S. f. pl. (Commerce) On donne ce nom en général à toutes les drogues orientales et aromatiques, telles que le gérofle, le poivre, le gingembre, etc. dont nos Epiciers font le commerce.

EPICES, (Fines) Pharm. c'est, suivant M. Pomet, un mélange de poivre noir, de gérofle, de muscade, de gingembre, d'anis verd, et de coriandre, en proportion convenable. Prenez, par exemple, gingembre choisi, douze livres et demie ; gérofle, muscade, de chaque une livre et demie ; semences d'anis, coriandre, quantité proportionnée : mêlez et les pulvérisez assez subtilement, puis les gardez dans une boite bien bouchée.

Ces fines épices ne sont employées que pour les ragouts ; mais elles pourraient être, si l'on voulait, d'un grand usage dans la Médecine, d'autant que c'est une poudre aromatique qui est stomachique, carminative, céphalique, expectorante, antiputride. On peut s'en servir pour fortifier le cerveau, pour atténuer les humeurs visqueuses, pour faire éternuer. James et Chambers.

EPICES, (Jurisprudence) sont des droits en argent que les juges de plusieurs tribunaux sont autorisés à recevoir des parties pour la visite des procès par écrit.

Ces sortes de rétributions sont appelées en Droit sportulae ou species, qui signifiait toutes sortes de fruits en général, et singulièrement les aromates ; d'où l'on a fait en français épices, terme qui comprenait autrefois toutes sortes de confitures, parce qu'avant la découverte des Indes, et que l'on eut l'usage du sucre, on faisait confire les fruits avec des aromates ; on faisait aux juges des présents de ces sortes de fruits, ce qui leur fit donner le nom d'épices.

L'origine des épices, même en argent, remonte jusqu'aux Grecs.

> [CONSIGNES DE L'EXERCICE]:
[1] Dans le texte sur les épices, relevez tous les ingrédients du mélange de fines épices selon M. Pomet.
[2] Prolongez le texte sur les épices en reprenant juste après sa dernière phrase.
Les lignes qui suivent le texte viennent d'une autre source.

> [LIGNES FOURNIES]:
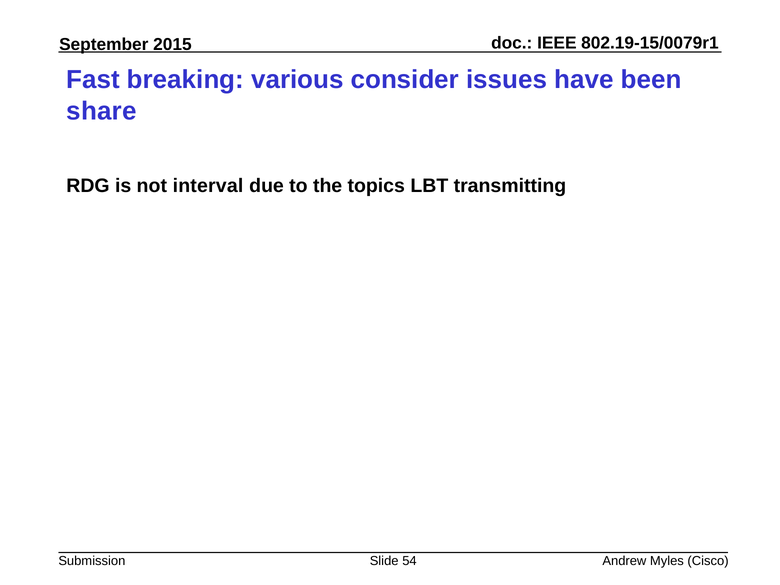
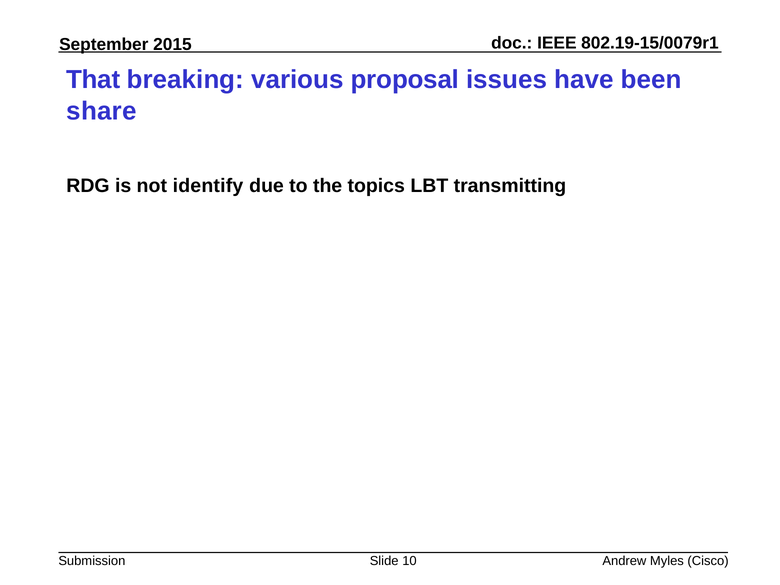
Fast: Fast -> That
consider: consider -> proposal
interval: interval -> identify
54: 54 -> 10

==

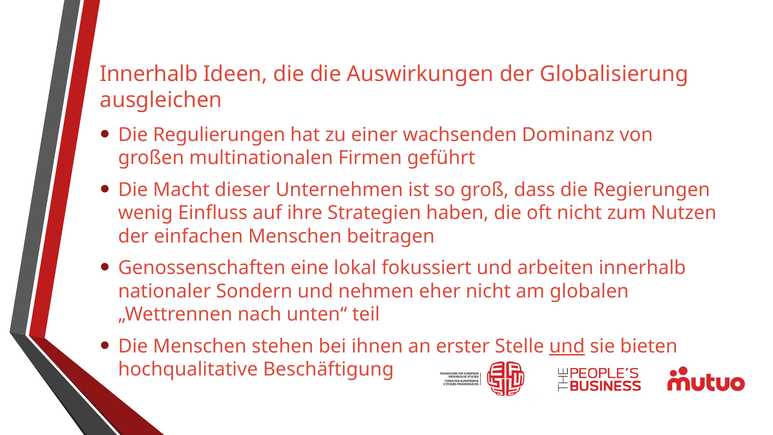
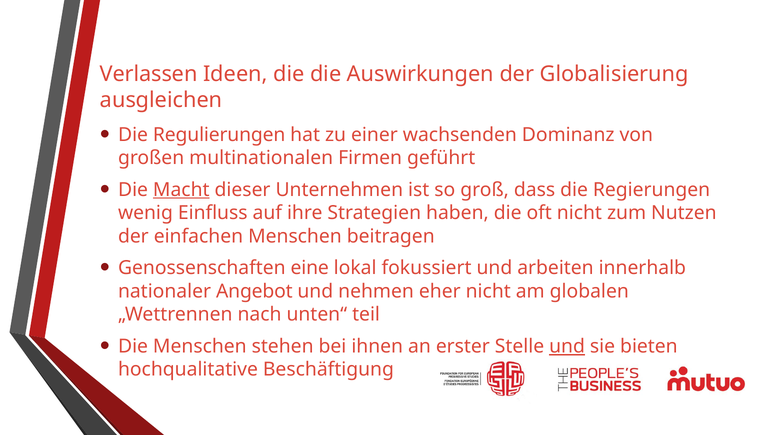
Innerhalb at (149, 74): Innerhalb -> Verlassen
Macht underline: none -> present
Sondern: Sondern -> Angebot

> [CORRIGÉ DE L'EXERCICE]:
[1] poivre noir, gérofle, muscade, gingembre, anis verd, coriandre

[2]
Homère, Iliade, VI. dans la description qu'il fait du jugement qui était figuré sur le bouclier d'Achille, rapporte qu'il y avait deux talents d'or posés au milieu des juges, pour donner à celui qui opinerait le mieux. Ces deux talents étaient, il est vrai alors, de peu de valeur ; car Budée, en son IVe. liv. de asse, en parlant de talento homerico, prouve par une autre passage du XXIVe. de l'Iliade, que ces deux talents d'or étaient estimés moins qu'un chauderon d'airain.

Plutarque, en la vie de Periclès, fait mention d'un usage qui a encore plus de rapport avec les épices ; il dit que Periclès fut le premier qui attribua aux juges d'Athènes des salaires appelés prytanées, parce qu'ils se prenaient sur les deniers que les plaideurs consignaient à l'entrée du procès dans la prytanée, qui était un lieu public destiné à rendre la justice. Cette consignation était du dixième, mais tout n'était pas pour les juges : on prenait aussi sur ces deniers le salaire des sergens ; celui du juge était appelé .

A Rome, tous les magistrats et autres officiers avaient des gages sur le fisc, et faisaient serment de ne rien exiger des particuliers. Il était cependant permis aux gouverneurs de recevoir de petits présents appelés xenia, mais cela était limité à des choses propres à manger ou boire dans trois jours. Dans la suite, Constantin abolit cet usage, et défendit à tous ministres de justice d'exiger ni même de recevoir aucuns présents, quelque legers qu'ils fussent ; mais Tribonien, qui était lui-même dans l'usage d'en recevoir, ne voulut pas insérer cette loi dans le code de Justinien.

L'empereur lui-même se relâcha de cette sévérité par rapport aux juges d'un ordre inférieur ; il permit, par sa novelle XVe chap. VIe aux défenseurs des cités de prendre, au lieu de gages, quatre écus pour chaque sentence définitive ; et en la novelle lxxxij. chap. xjx. il assigne aux juges pedanées quatre écus pour chaque procès, à prendre sur les parties, outre deux marcs d'or de gages qu'ils avaient sur le public.

Ces épices étaient appelées sportulae, de même que le salaire des appariteurs et autres ministres inférieurs de la juridiction, ce qui venait de sporta, qui était une petite corbeille où l'on recueillait les petits présents que les grands avaient coutume de distribuer à ceux qui leur faisaient la cour.

Par les dernières constitutions grecques, la taxe des épices se faisait eu égard à la somme dont il s'agissait ; comme de cent écus d'or on prenait un demi-écu, et ainsi des autres sommes à proportion, suivant que le remarque Théophile, §. tripl. instit. de action.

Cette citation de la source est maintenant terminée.